## Action item
Every record below must come back exactly as written, with the images dropped.

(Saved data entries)
━━━━━━━━━━━━━━━━
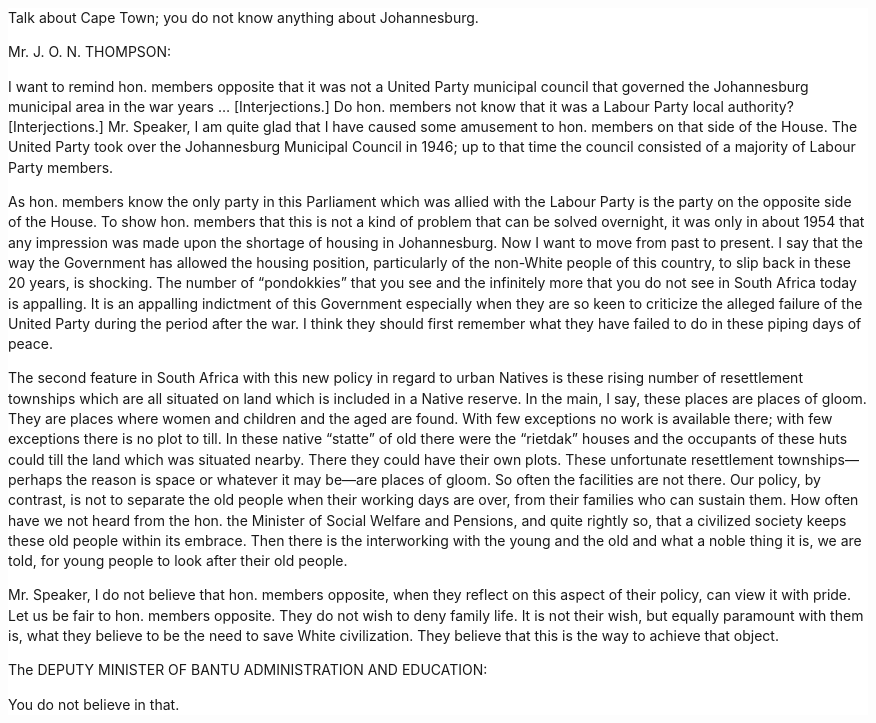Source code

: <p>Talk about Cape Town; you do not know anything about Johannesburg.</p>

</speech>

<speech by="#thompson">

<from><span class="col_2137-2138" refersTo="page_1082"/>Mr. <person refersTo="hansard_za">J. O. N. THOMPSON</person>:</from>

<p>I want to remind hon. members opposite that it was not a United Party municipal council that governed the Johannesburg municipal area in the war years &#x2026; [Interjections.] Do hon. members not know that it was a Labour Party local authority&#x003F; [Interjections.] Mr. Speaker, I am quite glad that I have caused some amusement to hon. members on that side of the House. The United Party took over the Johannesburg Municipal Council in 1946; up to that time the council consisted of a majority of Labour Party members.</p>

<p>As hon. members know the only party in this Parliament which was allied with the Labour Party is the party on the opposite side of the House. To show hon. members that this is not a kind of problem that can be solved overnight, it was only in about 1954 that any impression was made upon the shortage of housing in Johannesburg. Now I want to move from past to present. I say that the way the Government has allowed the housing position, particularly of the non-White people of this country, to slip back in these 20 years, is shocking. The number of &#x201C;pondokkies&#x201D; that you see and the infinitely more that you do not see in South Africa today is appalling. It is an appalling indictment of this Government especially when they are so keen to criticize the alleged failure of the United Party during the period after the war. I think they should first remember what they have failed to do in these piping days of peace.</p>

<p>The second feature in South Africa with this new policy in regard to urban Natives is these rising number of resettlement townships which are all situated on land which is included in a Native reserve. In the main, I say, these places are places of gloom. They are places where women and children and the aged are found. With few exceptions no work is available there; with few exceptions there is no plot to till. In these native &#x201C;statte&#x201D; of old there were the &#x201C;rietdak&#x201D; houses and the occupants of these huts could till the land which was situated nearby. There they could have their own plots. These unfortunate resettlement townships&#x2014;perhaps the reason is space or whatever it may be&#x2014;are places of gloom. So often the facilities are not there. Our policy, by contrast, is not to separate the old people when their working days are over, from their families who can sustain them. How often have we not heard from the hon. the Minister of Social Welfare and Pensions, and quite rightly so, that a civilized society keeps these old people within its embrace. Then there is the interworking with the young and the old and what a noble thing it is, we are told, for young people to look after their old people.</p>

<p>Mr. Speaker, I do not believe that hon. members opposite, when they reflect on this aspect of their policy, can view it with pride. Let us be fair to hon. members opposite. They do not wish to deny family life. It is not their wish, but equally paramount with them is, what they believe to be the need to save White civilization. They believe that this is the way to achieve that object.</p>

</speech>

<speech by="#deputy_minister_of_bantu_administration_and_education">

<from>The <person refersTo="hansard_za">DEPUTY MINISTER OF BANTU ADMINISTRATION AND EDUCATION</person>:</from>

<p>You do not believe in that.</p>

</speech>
━━━━━━━━━━━━━━━━
## Problem solution
Source code

: <p>Talk about Cape Town; you do not know anything about Johannesburg.</p>

</speech>

<speech by="#thompson">

<from><span class="col_2137-2138" refersTo="page_1082"/>Mr. <person refersTo="hansard_za">J. O. N. THOMPSON</person>:</from>

<p>I want to remind hon. members opposite that it was not a United Party municipal council that governed the Johannesburg municipal area in the war years &#x2026; [Interjections.] Do hon. members not know that it was a Labour Party local authority&#x003F; [Interjections.] Mr. Speaker, I am quite glad that I have caused some amusement to hon. members on that side of the House. The United Party took over the Johannesburg Municipal Council in 1946; up to that time the council consisted of a majority of Labour Party members.</p>

<p>As hon. members know the only party in this Parliament which was allied with the Labour Party is the party on the opposite side of the House. To show hon. members that this is not a kind of problem that can be solved overnight, it was only in about 1954 that any impression was made upon the shortage of housing in Johannesburg. Now I want to move from past to present. I say that the way the Government has allowed the housing position, particularly of the non-White people of this country, to slip back in these 20 years, is shocking. The number of &#x201C;pondokkies&#x201D; that you see and the infinitely more that you do not see in South Africa today is appalling. It is an appalling indictment of this Government especially when they are so keen to criticize the alleged failure of the United Party during the period after the war. I think they should first remember what they have failed to do in these piping days of peace.</p>

<p>The second feature in South Africa with this new policy in regard to urban Natives is these rising number of resettlement townships which are all situated on land which is included in a Native reserve. In the main, I say, these places are places of gloom. They are places where women and children and the aged are found. With few exceptions no work is available there; with few exceptions there is no plot to till. In these native &#x201C;statte&#x201D; of old there were the &#x201C;rietdak&#x201D; houses and the occupants of these huts could till the land which was situated nearby. There they could have their own plots. These unfortunate resettlement townships&#x2014;perhaps the reason is space or whatever it may be&#x2014;are places of gloom. So often the facilities are not there. Our policy, by contrast, is not to separate the old people when their working days are over, from their families who can sustain them. How often have we not heard from the hon. the Minister of Social Welfare and Pensions, and quite rightly so, that a civilized society keeps these old people within its embrace. Then there is the interworking with the young and the old and what a noble thing it is, we are told, for young people to look after their old people.</p>

<p>Mr. Speaker, I do not believe that hon. members opposite, when they reflect on this aspect of their policy, can view it with pride. Let us be fair to hon. members opposite. They do not wish to deny family life. It is not their wish, but equally paramount with them is, what they believe to be the need to save White civilization. They believe that this is the way to achieve that object.</p>

</speech>

<speech by="#deputy_minister_of_bantu_administration_and_education">

<from>The <person refersTo="hansard_za">DEPUTY MINISTER OF BANTU ADMINISTRATION AND EDUCATION</person>:</from>

<p>You do not believe in that.</p>

</speech>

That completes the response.